## [Selected extract]
_ _ _ _ _

Violence, TV and Demagoguery

Politicians are usually at their most pernicious when they're spouting homespun homilies for C-SPAN. So you knew the republic was in danger when, during the October 20 Senate Commerce Committee hearing on television violence, chairman Ernest Hollings scolded TV executives for stalling on promises to take the gore off the small screen.

"There's an old saying down home," declared the South Carolinian in his Sunday-go-to-meetin' drawl. "There's no education in the second kick of a mule."

Hollings' timing couldn't have been better. MTV had just consigned Beavis and Butt-head to a late-night slot after an Ohio mother accused the pyromaniacal protagonists of inspiring her five-year-old son to start a fire that killed her baby daughter. And Disney had just snipped footage from its new release The Program after several teens were killed or maimed while emulating a scene in which drunken jocks lie down in the middle of a busy highway.

_ _ _ _ _

## [Input data]
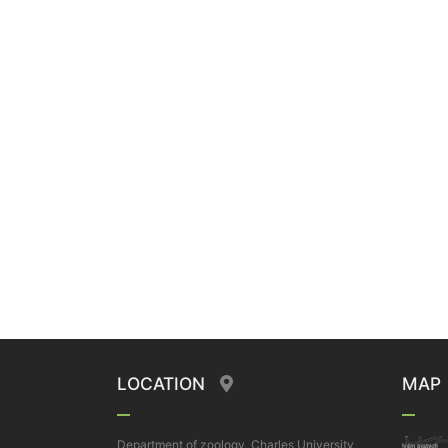
LOCATION
MAP
Department of zoology, Charles University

_ _ _ _ _

## [Problems to work on]
**A.** List every media company or television network named in the article on television violence.
**B.** Copy from the article on television violence the passage that opens with the words containing "Politicians are usually" and closes with "the small screen.".
The data has no connection to the article on television violence.

## [Exercise responses]
**A.** C-SPAN, MTV, Disney

**B.**
Politicians are usually at their most pernicious when they're spouting homespun homilies for C-SPAN. So you knew the republic was in danger when, during the October 20 Senate Commerce Committee hearing on television violence, chairman Ernest Hollings scolded TV executives for stalling on promises to take the gore off the small screen.